PROVIDED DATA

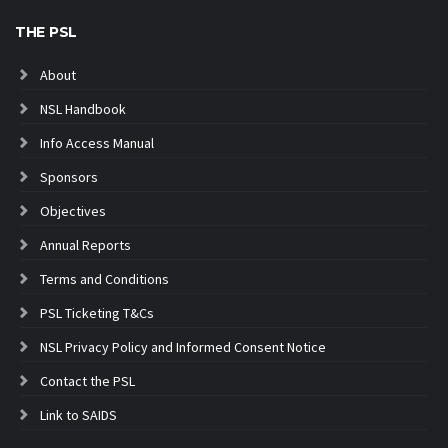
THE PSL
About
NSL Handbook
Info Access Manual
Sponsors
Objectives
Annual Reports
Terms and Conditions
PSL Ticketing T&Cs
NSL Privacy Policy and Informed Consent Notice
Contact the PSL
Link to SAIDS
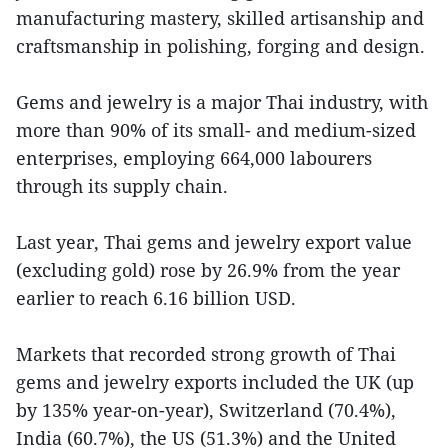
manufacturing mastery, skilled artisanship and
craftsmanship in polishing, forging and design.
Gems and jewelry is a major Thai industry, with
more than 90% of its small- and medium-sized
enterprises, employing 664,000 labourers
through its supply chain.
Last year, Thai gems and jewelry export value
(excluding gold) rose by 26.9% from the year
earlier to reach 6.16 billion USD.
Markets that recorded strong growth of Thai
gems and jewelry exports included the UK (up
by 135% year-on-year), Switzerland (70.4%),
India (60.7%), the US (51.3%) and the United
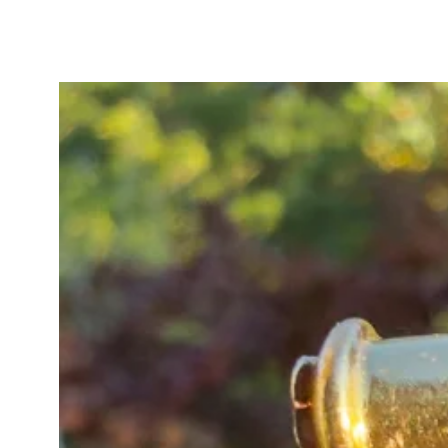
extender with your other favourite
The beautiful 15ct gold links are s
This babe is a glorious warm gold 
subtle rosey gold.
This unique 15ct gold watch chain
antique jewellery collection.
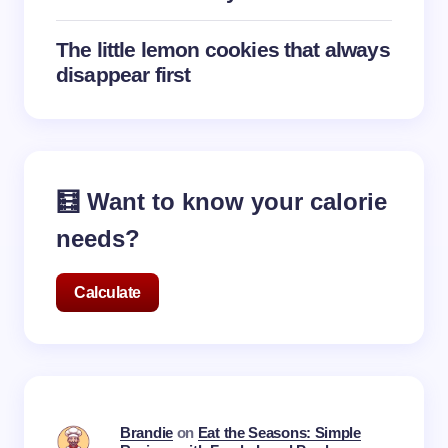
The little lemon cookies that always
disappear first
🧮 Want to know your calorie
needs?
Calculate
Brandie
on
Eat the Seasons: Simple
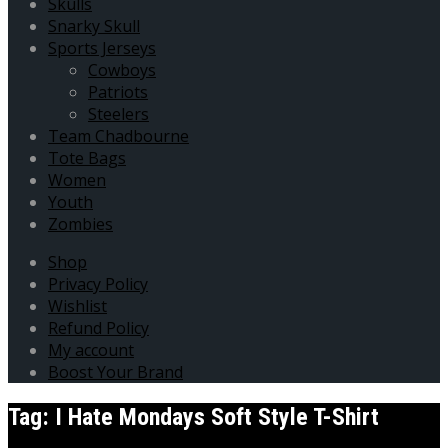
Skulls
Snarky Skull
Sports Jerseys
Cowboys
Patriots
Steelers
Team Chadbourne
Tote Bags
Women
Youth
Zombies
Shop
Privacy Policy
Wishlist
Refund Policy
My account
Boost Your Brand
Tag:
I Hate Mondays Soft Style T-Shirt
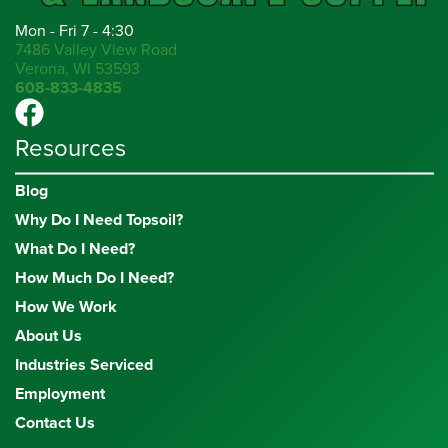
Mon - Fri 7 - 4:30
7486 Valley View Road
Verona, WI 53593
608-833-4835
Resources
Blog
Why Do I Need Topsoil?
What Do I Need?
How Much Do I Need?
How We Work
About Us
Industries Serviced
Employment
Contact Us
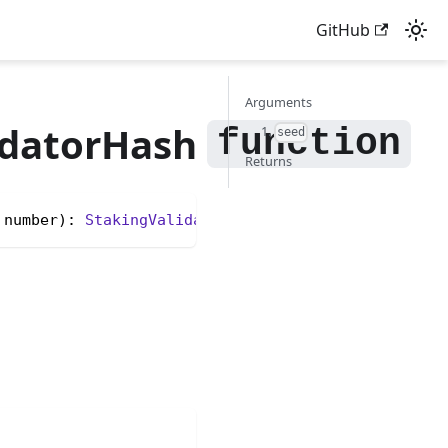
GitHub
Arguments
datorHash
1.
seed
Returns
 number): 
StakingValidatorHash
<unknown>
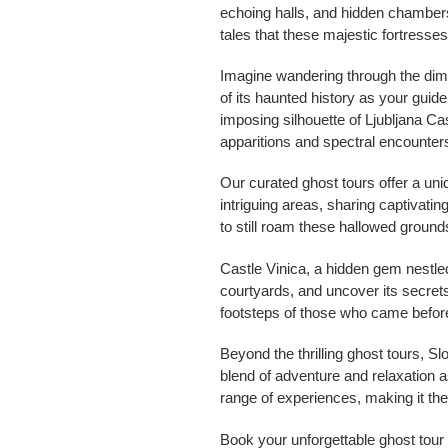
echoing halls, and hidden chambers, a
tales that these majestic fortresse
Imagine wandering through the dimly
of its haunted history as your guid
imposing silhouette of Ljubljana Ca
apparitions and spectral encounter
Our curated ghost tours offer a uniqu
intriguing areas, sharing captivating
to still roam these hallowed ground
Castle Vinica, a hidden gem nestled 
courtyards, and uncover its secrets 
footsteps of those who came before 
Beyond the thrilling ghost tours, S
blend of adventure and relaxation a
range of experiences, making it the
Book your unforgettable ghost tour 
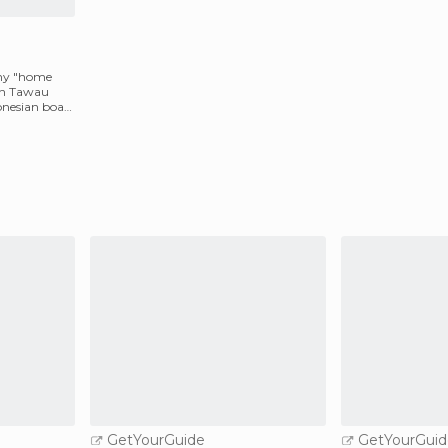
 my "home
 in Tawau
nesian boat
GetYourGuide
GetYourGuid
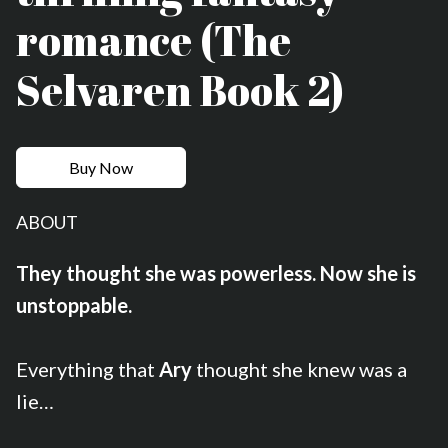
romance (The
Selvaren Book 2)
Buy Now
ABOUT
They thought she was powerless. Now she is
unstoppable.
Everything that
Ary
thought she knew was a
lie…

EXERCISE INSTRUCTIONS
Across the listing above, count the lines that include "Thai" and give the figure with no other words.

FINISHED TASK
3